* _PARTS OF THE EXERCISE_
a – In the passage on low-dimensional nanomaterials, into which three groups are these materials divided, and on what basis?
b – Please resume the passage on low-dimensional nanomaterials, picking up right after its final sentence.

==== SOURCE EXCERPT ====

Significance Low-dimensional nanomaterials exhibit quantum confinement effects because of their unique size and atomic structures, which enable them to have advanced physical and chemical properties. Therefore, they can be widely applied in nanoelectronics, nanooptics, biochemical sensing, energy devices, and many other fields, indicating their great development potential. Low-dimensional nanomaterials can be divided into zero-, one-, and two-dimensional nanomaterials based on their three-dimensional size. They possess many adjustable parameters, including size, distribution, elemental composition, and functional surface. Therefore, the controllable preparation and property modulation of low-dimensional nanomaterials are essential for ensuring their multifield applications.

==== COLLECTED DATA ====

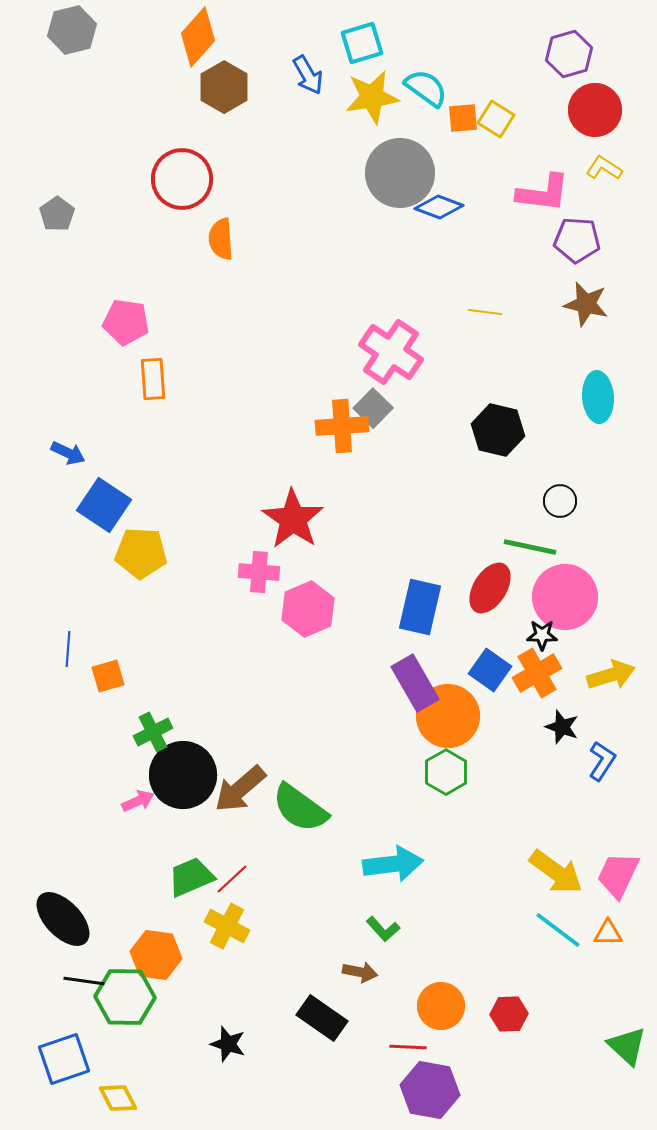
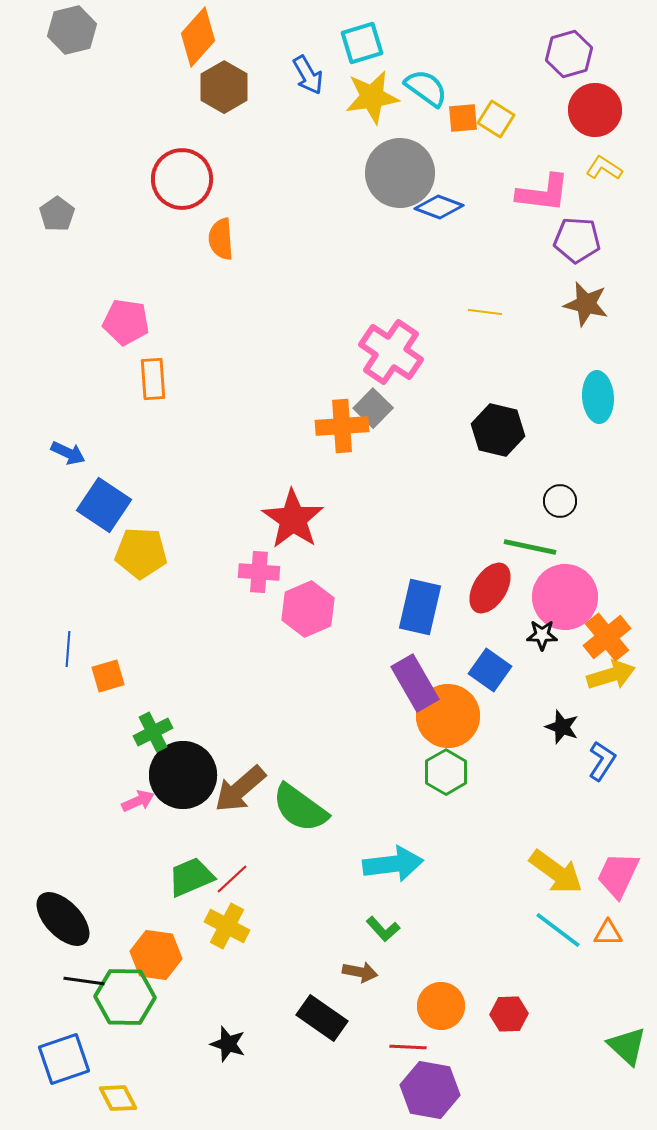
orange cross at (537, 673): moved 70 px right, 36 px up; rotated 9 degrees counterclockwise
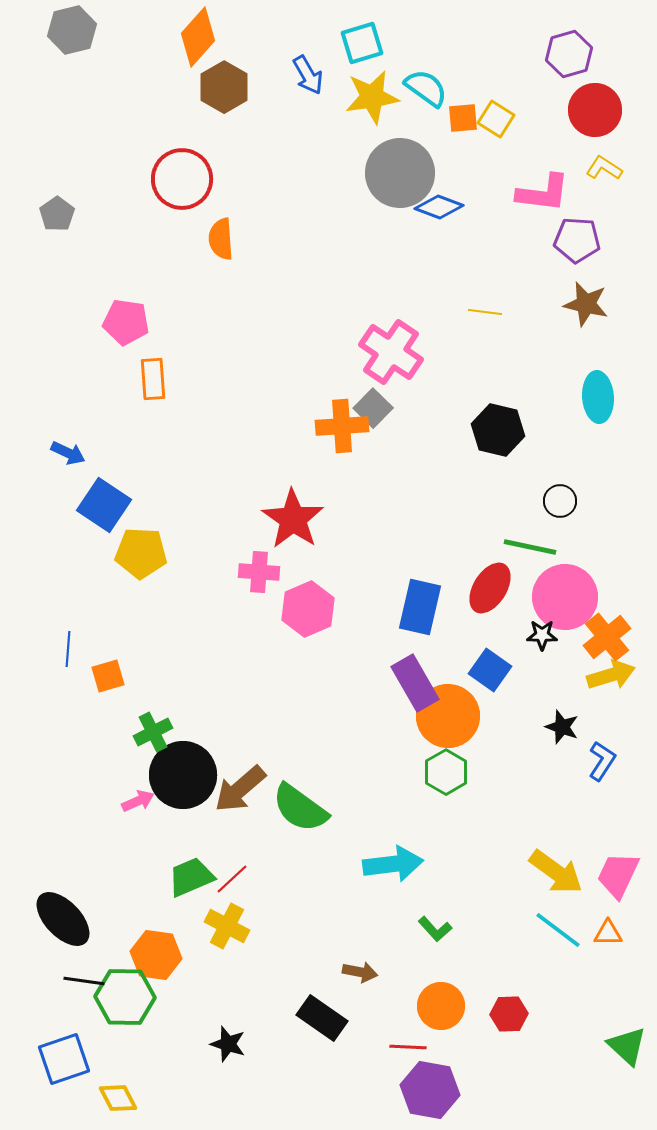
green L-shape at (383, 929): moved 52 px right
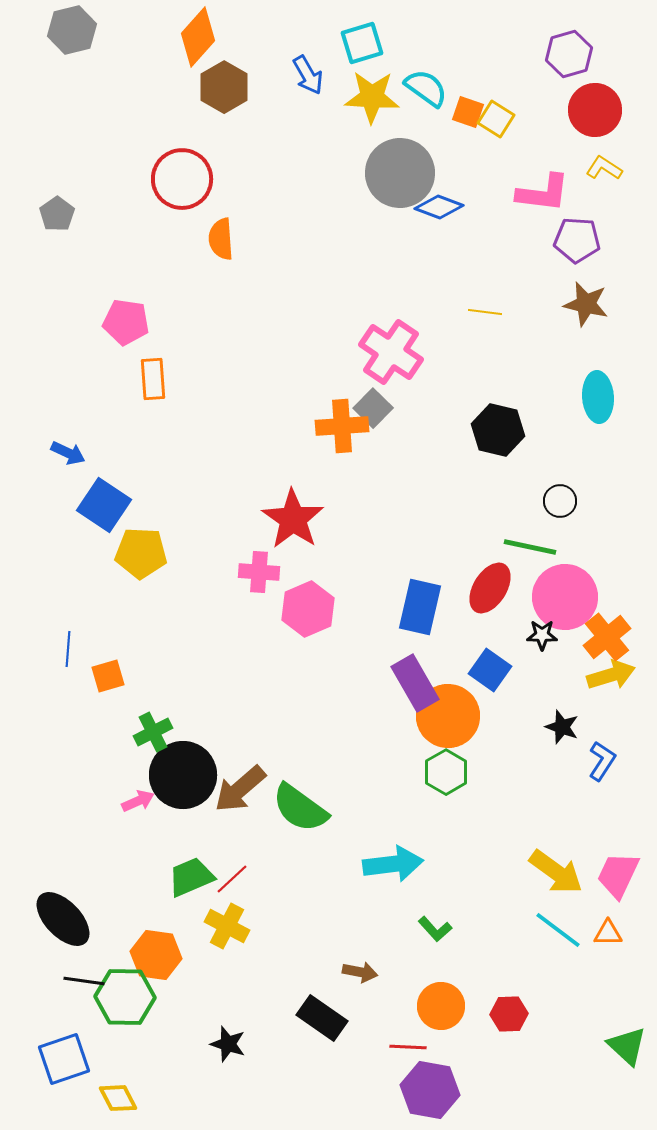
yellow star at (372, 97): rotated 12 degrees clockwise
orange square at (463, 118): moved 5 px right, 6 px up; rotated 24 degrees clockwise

====

* _TASK-BY-TASK RESULTS_
a – They are divided into zero-, one-, and two-dimensional nanomaterials based on their three-dimensional size.

b –
The current mainstream preparation methods can be categorized as physical and chemical methods depending on the occurrence of chemical reactions. Physical methods primarily include magnetron sputtering, plasma treatment, physical vapor deposition, and electron beam lithography, whereas chemical methods primarily include the hydrothermal method, the template method, electrochemical etching, and liquid phase stripping. Generally, physical methods have complicated processing conditions and high design costs. Through chemical methods, other dangerous chemical reagents can be easily introduced, hindering environmental protection. Therefore, these methods cannot be applied to all materials. Hence, a green, controllable, and material universal method is considerably important for the processing and applications of low-dimensional nanomaterials.

Laser processing is a flexible, controllable, and environmentally friendly manufacturing method, which prefers loose processing conditions (no need for high temperature or pressure). Unlike traditional lasers, femtosecond lasers exhibit ultrashort pulse widths, ultrahigh instantaneous power density, and nonlinear processing, resulting in the reduced heat effect, higher processing precision, and the clearer edge of the nanomaterial. They can process almost all types of materials (metals, semiconductors, dielectrics, etc.) and process transparent materials internally. They have unique advantages with respect to the preparation and precision processing of low-dimensional nanomaterials, which are conveniently aimed at targeted position and patterned nanomaterials. Therefore, they are always used to fabricate or process diversified, multiscale, high-precision functional nanomaterials.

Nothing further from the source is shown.